**TASK BRIEF**
Every line containing the word "input" is to be copied from the data below.

**PROVIDED DATA**
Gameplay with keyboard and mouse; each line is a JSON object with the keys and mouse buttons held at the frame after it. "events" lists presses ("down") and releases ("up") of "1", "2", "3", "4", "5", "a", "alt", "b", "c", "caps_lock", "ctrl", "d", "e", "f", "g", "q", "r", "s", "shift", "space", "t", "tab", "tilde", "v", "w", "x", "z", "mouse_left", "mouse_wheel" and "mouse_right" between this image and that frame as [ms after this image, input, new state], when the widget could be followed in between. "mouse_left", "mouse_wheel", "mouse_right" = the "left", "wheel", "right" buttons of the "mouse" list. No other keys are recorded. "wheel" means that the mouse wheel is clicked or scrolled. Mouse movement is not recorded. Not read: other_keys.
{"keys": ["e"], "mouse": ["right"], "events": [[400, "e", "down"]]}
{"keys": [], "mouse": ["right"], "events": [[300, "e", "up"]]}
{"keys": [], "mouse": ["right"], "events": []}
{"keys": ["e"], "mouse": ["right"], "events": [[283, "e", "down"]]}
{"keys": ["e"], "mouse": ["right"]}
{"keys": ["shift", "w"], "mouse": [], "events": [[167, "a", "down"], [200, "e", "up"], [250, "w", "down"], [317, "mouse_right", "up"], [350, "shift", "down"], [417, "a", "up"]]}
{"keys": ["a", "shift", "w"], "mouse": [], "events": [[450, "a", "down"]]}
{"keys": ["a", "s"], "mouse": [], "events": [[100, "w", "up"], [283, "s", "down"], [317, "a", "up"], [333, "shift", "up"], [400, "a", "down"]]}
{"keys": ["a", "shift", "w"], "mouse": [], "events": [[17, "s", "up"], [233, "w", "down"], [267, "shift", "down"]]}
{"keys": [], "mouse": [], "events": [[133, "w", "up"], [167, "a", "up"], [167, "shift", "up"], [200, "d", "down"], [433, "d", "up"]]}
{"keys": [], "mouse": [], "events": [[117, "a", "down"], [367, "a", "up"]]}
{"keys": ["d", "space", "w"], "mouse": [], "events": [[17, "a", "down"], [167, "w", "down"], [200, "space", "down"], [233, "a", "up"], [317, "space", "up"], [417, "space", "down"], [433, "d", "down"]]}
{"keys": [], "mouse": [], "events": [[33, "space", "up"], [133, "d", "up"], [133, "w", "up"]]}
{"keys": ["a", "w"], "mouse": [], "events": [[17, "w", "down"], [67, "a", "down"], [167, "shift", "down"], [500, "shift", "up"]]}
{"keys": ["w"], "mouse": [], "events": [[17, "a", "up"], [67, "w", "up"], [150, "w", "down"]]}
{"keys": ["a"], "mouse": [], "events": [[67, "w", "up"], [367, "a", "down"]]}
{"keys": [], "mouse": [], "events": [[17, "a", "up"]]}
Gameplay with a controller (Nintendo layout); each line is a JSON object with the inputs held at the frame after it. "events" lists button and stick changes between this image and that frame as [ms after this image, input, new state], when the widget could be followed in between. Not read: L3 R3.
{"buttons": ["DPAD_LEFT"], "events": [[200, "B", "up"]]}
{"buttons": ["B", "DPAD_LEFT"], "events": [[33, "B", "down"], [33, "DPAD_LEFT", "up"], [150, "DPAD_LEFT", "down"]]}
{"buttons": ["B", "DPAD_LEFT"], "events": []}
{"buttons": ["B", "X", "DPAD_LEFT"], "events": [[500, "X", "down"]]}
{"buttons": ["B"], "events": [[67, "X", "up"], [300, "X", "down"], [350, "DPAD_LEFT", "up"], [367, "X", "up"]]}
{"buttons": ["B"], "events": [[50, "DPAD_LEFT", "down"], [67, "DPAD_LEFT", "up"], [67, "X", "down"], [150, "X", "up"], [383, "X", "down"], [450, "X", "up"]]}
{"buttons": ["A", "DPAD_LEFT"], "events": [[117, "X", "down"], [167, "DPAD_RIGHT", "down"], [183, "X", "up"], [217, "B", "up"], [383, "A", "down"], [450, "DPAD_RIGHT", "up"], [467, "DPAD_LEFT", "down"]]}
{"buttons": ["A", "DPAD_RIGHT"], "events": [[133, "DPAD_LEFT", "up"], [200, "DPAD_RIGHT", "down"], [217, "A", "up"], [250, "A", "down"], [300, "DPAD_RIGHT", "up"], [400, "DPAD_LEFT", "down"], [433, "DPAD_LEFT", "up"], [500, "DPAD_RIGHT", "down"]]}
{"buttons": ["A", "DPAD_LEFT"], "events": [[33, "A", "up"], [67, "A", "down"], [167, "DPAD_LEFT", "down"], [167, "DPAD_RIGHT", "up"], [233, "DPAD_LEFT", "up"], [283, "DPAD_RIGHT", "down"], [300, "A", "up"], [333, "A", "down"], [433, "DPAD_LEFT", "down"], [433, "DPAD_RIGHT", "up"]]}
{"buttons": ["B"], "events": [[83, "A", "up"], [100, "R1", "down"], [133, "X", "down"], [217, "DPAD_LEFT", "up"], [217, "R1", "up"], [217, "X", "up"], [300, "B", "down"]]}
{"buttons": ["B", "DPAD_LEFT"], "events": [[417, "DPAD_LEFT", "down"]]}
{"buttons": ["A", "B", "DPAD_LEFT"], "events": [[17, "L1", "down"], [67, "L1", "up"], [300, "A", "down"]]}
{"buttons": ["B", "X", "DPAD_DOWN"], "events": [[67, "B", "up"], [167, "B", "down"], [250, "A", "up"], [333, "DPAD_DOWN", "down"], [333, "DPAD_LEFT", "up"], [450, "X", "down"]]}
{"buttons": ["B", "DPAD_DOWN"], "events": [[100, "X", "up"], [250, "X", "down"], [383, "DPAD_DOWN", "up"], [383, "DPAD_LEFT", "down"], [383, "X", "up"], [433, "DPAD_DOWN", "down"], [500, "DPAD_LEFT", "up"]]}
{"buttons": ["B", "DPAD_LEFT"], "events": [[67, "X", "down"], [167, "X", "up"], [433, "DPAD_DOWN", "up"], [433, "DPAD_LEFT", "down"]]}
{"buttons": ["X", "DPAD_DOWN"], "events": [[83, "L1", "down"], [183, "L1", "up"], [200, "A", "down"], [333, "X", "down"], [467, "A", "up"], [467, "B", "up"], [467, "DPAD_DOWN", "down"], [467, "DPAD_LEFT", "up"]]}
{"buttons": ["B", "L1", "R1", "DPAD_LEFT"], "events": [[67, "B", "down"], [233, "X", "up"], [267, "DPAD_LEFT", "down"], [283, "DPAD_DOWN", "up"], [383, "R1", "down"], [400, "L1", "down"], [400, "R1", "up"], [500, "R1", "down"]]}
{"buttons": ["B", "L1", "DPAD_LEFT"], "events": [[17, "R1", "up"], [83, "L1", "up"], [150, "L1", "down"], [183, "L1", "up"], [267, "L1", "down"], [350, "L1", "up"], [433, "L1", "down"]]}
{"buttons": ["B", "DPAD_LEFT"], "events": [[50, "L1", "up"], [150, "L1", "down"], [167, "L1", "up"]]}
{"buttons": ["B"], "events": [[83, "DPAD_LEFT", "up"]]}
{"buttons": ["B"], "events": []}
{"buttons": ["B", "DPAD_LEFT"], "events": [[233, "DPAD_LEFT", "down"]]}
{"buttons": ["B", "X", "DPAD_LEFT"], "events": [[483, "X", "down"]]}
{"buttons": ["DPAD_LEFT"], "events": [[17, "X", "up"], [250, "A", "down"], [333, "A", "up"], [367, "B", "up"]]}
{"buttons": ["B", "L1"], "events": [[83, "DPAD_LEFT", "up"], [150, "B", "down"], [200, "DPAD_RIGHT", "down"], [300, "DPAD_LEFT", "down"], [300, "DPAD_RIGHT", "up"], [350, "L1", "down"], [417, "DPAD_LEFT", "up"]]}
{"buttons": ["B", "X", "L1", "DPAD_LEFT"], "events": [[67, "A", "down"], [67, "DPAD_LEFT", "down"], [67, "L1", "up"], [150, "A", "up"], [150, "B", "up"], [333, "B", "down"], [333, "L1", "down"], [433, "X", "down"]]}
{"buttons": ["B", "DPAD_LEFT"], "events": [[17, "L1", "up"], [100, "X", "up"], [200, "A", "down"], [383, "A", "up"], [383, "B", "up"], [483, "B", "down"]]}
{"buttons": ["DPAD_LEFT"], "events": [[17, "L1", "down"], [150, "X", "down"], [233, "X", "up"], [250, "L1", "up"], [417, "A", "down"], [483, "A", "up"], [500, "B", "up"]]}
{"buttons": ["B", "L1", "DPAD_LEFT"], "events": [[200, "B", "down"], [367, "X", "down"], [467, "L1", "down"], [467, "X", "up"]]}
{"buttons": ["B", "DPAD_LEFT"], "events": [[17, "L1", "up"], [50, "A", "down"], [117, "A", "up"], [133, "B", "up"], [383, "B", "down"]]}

**YOUR RESPONSE**
Gameplay with keyboard and mouse; each line is a JSON object with the keys and mouse buttons held at the frame after it. "events" lists presses ("down") and releases ("up") of "1", "2", "3", "4", "5", "a", "alt", "b", "c", "caps_lock", "ctrl", "d", "e", "f", "g", "q", "r", "s", "shift", "space", "t", "tab", "tilde", "v", "w", "x", "z", "mouse_left", "mouse_wheel" and "mouse_right" between this image and that frame as [ms after this image, input, new state], when the widget could be followed in between. "mouse_left", "mouse_wheel", "mouse_right" = the "left", "wheel", "right" buttons of the "mouse" list. No other keys are recorded. "wheel" means that the mouse wheel is clicked or scrolled. Mouse movement is not recorded. Not read: other_keys.
Gameplay with a controller (Nintendo layout); each line is a JSON object with the inputs held at the frame after it. "events" lists button and stick changes between this image and that frame as [ms after this image, input, new state], when the widget could be followed in between. Not read: L3 R3.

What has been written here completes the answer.